» Stored data:
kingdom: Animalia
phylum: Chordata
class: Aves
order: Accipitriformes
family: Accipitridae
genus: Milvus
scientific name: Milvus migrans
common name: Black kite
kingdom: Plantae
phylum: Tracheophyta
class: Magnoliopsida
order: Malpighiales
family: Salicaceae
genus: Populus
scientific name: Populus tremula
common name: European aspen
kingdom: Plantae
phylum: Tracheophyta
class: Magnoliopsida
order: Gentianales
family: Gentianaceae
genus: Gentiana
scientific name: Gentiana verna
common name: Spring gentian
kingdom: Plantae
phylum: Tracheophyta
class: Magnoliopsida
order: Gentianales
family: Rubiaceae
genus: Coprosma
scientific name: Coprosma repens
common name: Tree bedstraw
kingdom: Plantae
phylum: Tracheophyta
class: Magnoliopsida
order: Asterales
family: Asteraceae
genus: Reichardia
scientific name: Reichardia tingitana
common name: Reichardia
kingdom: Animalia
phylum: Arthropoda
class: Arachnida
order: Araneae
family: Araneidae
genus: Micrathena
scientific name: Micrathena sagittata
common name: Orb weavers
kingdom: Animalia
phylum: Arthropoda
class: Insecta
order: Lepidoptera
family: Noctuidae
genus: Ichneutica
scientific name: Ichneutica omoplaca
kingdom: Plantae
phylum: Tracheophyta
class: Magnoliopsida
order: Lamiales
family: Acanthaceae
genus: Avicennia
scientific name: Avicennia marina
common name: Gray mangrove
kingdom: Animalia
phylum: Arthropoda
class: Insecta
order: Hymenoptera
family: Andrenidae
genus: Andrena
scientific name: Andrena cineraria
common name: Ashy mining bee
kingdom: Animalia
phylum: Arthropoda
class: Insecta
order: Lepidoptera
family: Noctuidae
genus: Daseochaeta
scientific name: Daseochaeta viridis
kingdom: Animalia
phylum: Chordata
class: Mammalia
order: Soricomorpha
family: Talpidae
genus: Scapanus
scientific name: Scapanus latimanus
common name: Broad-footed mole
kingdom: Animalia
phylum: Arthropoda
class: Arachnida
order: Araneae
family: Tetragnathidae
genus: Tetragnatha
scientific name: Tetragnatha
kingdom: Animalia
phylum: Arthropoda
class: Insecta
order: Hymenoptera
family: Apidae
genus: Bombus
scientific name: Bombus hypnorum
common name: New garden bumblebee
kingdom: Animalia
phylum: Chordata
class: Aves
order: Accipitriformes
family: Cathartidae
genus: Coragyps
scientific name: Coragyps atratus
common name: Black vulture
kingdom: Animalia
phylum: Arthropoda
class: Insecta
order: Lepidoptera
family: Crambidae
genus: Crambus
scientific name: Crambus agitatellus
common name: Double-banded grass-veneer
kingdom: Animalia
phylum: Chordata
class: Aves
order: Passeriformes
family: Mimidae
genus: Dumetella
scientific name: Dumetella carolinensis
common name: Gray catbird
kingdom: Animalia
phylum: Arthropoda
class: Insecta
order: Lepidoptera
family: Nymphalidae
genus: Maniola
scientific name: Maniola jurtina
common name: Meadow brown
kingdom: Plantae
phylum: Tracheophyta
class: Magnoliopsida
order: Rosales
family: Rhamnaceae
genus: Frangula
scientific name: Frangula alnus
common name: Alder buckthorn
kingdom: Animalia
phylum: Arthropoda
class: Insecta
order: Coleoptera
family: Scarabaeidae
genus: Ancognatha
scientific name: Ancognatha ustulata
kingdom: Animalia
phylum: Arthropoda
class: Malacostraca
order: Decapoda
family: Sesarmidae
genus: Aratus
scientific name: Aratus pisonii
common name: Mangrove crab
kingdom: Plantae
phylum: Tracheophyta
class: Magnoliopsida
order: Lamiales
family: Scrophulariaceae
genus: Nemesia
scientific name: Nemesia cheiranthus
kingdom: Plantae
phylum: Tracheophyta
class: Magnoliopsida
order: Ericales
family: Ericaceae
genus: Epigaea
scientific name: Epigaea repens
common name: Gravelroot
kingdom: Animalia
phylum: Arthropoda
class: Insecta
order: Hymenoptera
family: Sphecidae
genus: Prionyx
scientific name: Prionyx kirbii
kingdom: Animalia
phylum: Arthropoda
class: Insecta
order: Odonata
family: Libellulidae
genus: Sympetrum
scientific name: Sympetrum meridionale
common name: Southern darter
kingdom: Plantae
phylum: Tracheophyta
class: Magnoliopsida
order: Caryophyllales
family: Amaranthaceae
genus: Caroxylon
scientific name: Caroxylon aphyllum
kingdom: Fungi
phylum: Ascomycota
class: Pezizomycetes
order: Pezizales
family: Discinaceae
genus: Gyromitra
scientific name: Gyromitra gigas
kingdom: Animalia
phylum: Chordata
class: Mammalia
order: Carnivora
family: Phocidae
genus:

» Exercise goal:
Turn every line of the listing above into a numbered list, leaving out any blank lines.

» The solution:
1. kingdom: Animalia
2. phylum: Chordata
3. class: Aves
4. order: Accipitriformes
5. family: Accipitridae
6. genus: Milvus
7. scientific name: Milvus migrans
8. common name: Black kite
9. kingdom: Plantae
10. phylum: Tracheophyta
11. class: Magnoliopsida
12. order: Malpighiales
13. family: Salicaceae
14. genus: Populus
15. scientific name: Populus tremula
16. common name: European aspen
17. kingdom: Plantae
18. phylum: Tracheophyta
19. class: Magnoliopsida
20. order: Gentianales
21. family: Gentianaceae
22. genus: Gentiana
23. scientific name: Gentiana verna
24. common name: Spring gentian
25. kingdom: Plantae
26. phylum: Tracheophyta
27. class: Magnoliopsida
28. order: Gentianales
29. family: Rubiaceae
30. genus: Coprosma
31. scientific name: Coprosma repens
32. common name: Tree bedstraw
33. kingdom: Plantae
34. phylum: Tracheophyta
35. class: Magnoliopsida
36. order: Asterales
37. family: Asteraceae
38. genus: Reichardia
39. scientific name: Reichardia tingitana
40. common name: Reichardia
41. kingdom: Animalia
42. phylum: Arthropoda
43. class: Arachnida
44. order: Araneae
45. family: Araneidae
46. genus: Micrathena
47. scientific name: Micrathena sagittata
48. common name: Orb weavers
49. kingdom: Animalia
50. phylum: Arthropoda
51. class: Insecta
52. order: Lepidoptera
53. family: Noctuidae
54. genus: Ichneutica
55. scientific name: Ichneutica omoplaca
56. kingdom: Plantae
57. phylum: Tracheophyta
58. class: Magnoliopsida
59. order: Lamiales
60. family: Acanthaceae
61. genus: Avicennia
62. scientific name: Avicennia marina
63. common name: Gray mangrove
64. kingdom: Animalia
65. phylum: Arthropoda
66. class: Insecta
67. order: Hymenoptera
68. family: Andrenidae
69. genus: Andrena
70. scientific name: Andrena cineraria
71. common name: Ashy mining bee
72. kingdom: Animalia
73. phylum: Arthropoda
74. class: Insecta
75. order: Lepidoptera
76. family: Noctuidae
77. genus: Daseochaeta
78. scientific name: Daseochaeta viridis
79. kingdom: Animalia
80. phylum: Chordata
81. class: Mammalia
82. order: Soricomorpha
83. family: Talpidae
84. genus: Scapanus
85. scientific name: Scapanus latimanus
86. common name: Broad-footed mole
87. kingdom: Animalia
88. phylum: Arthropoda
89. class: Arachnida
90. order: Araneae
91. family: Tetragnathidae
92. genus: Tetragnatha
93. scientific name: Tetragnatha
94. kingdom: Animalia
95. phylum: Arthropoda
96. class: Insecta
97. order: Hymenoptera
98. family: Apidae
99. genus: Bombus
100. scientific name: Bombus hypnorum
101. common name: New garden bumblebee
102. kingdom: Animalia
103. phylum: Chordata
104. class: Aves
105. order: Accipitriformes
106. family: Cathartidae
107. genus: Coragyps
108. scientific name: Coragyps atratus
109. common name: Black vulture
110. kingdom: Animalia
111. phylum: Arthropoda
112. class: Insecta
113. order: Lepidoptera
114. family: Crambidae
115. genus: Crambus
116. scientific name: Crambus agitatellus
117. common name: Double-banded grass-veneer
118. kingdom: Animalia
119. phylum: Chordata
120. class: Aves
121. order: Passeriformes
122. family: Mimidae
123. genus: Dumetella
124. scientific name: Dumetella carolinensis
125. common name: Gray catbird
126. kingdom: Animalia
127. phylum: Arthropoda
128. class: Insecta
129. order: Lepidoptera
130. family: Nymphalidae
131. genus: Maniola
132. scientific name: Maniola jurtina
133. common name: Meadow brown
134. kingdom: Plantae
135. phylum: Tracheophyta
136. class: Magnoliopsida
137. order: Rosales
138. family: Rhamnaceae
139. genus: Frangula
140. scientific name: Frangula alnus
141. common name: Alder buckthorn
142. kingdom: Animalia
143. phylum: Arthropoda
144. class: Insecta
145. order: Coleoptera
146. family: Scarabaeidae
147. genus: Ancognatha
148. scientific name: Ancognatha ustulata
149. kingdom: Animalia
150. phylum: Arthropoda
151. class: Malacostraca
152. order: Decapoda
153. family: Sesarmidae
154. genus: Aratus
155. scientific name: Aratus pisonii
156. common name: Mangrove crab
157. kingdom: Plantae
158. phylum: Tracheophyta
159. class: Magnoliopsida
160. order: Lamiales
161. family: Scrophulariaceae
162. genus: Nemesia
163. scientific name: Nemesia cheiranthus
164. kingdom: Plantae
165. phylum: Tracheophyta
166. class: Magnoliopsida
167. order: Ericales
168. family: Ericaceae
169. genus: Epigaea
170. scientific name: Epigaea repens
171. common name: Gravelroot
172. kingdom: Animalia
173. phylum: Arthropoda
174. class: Insecta
175. order: Hymenoptera
176. family: Sphecidae
177. genus: Prionyx
178. scientific name: Prionyx kirbii
179. kingdom: Animalia
180. phylum: Arthropoda
181. class: Insecta
182. order: Odonata
183. family: Libellulidae
184. genus: Sympetrum
185. scientific name: Sympetrum meridionale
186. common name: Southern darter
187. kingdom: Plantae
188. phylum: Tracheophyta
189. class: Magnoliopsida
190. order: Caryophyllales
191. family: Amaranthaceae
192. genus: Caroxylon
193. scientific name: Caroxylon aphyllum
194. kingdom: Fungi
195. phylum: Ascomycota
196. class: Pezizomycetes
197. order: Pezizales
198. family: Discinaceae
199. genus: Gyromitra
200. scientific name: Gyromitra gigas
201. kingdom: Animalia
202. phylum: Chordata
203. class: Mammalia
204. order: Carnivora
205. family: Phocidae
206. genus:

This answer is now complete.